Please find each line in the material below that contains the word "концертного" and copy those lines out in full.

----- INPUT DATA -----

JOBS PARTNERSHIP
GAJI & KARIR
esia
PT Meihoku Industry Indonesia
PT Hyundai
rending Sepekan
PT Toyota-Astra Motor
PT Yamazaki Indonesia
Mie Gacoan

-----
----- INPUT DATA -----

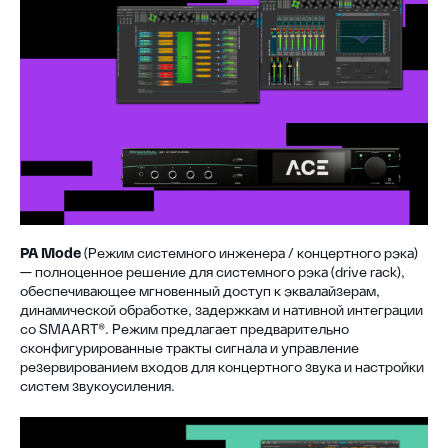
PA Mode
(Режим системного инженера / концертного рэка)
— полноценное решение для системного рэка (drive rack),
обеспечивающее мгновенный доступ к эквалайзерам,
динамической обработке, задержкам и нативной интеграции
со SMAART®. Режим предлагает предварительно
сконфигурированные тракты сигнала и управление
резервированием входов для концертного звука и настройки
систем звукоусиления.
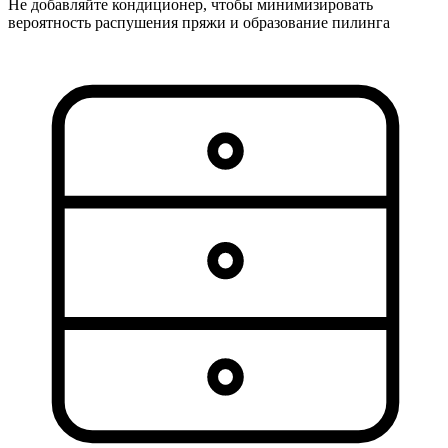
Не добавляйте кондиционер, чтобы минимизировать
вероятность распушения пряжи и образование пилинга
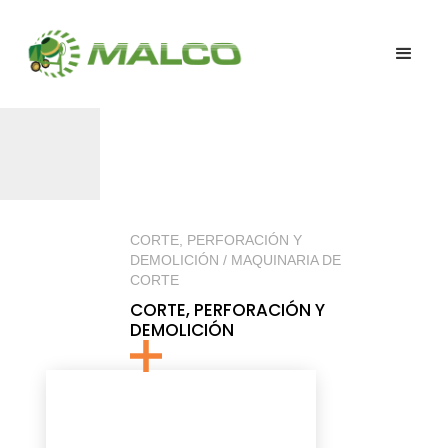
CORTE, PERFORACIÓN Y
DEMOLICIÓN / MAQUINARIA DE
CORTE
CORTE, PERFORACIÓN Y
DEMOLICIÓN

-----
----- INPUT DATA -----

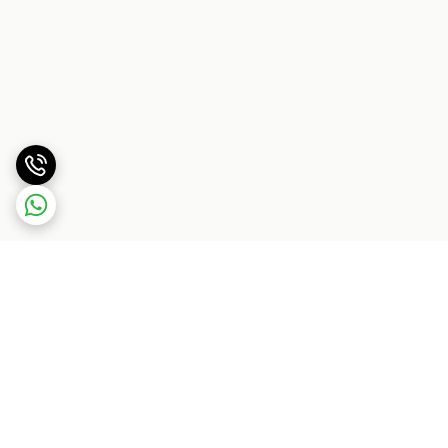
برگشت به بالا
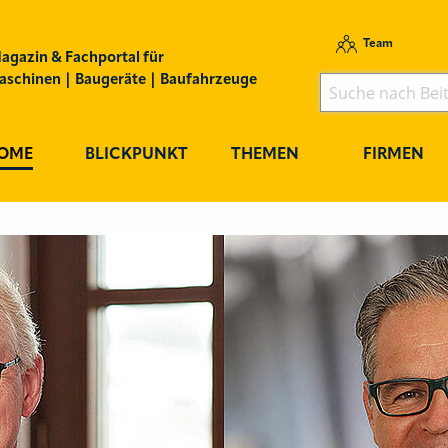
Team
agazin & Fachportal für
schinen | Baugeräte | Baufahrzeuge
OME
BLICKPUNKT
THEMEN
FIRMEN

-----

## SOLUTION FOR THIS PROBLEM
(Режим системного инженера / концертного рэка)
резервированием входов для концертного звука и настройки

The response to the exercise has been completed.